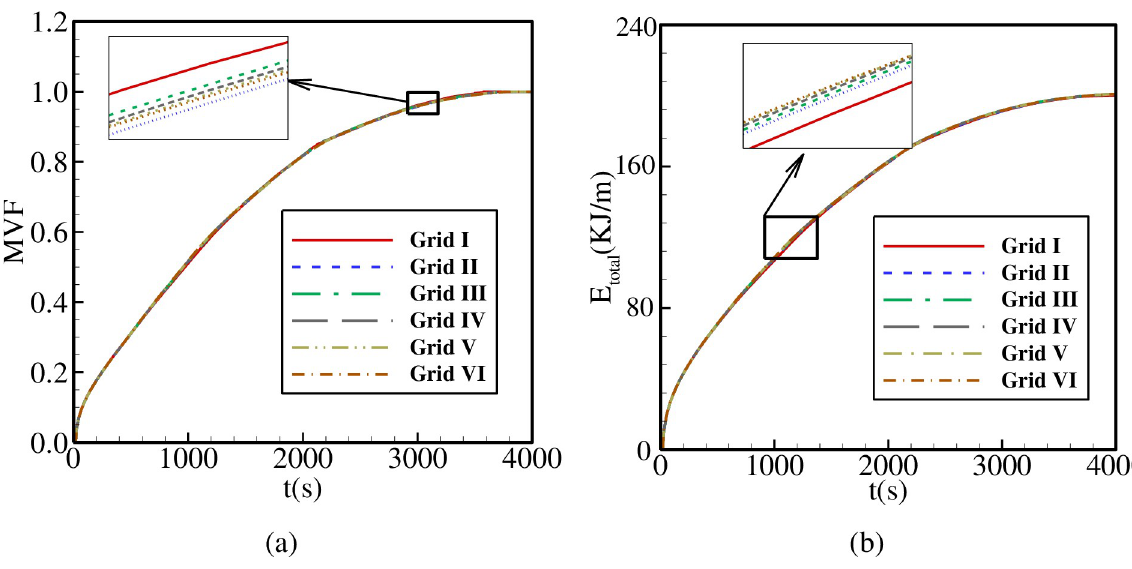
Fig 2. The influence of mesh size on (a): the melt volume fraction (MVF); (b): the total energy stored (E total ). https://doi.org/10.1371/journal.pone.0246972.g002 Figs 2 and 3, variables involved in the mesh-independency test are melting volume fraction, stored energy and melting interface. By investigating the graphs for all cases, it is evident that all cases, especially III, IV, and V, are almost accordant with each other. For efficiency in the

* * *

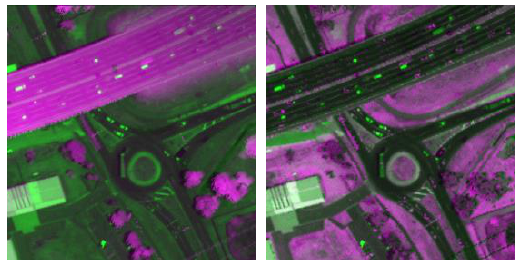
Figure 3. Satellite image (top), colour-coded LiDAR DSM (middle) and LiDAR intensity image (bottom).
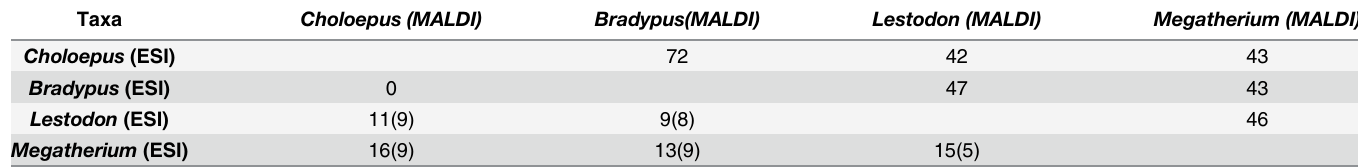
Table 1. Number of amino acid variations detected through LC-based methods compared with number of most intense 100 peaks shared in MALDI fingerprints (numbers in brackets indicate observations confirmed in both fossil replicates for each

§ **Assignment**: Using the entries, state how many of their lines hold "each"; give the number and no more.

§ **Exercise solution**: 2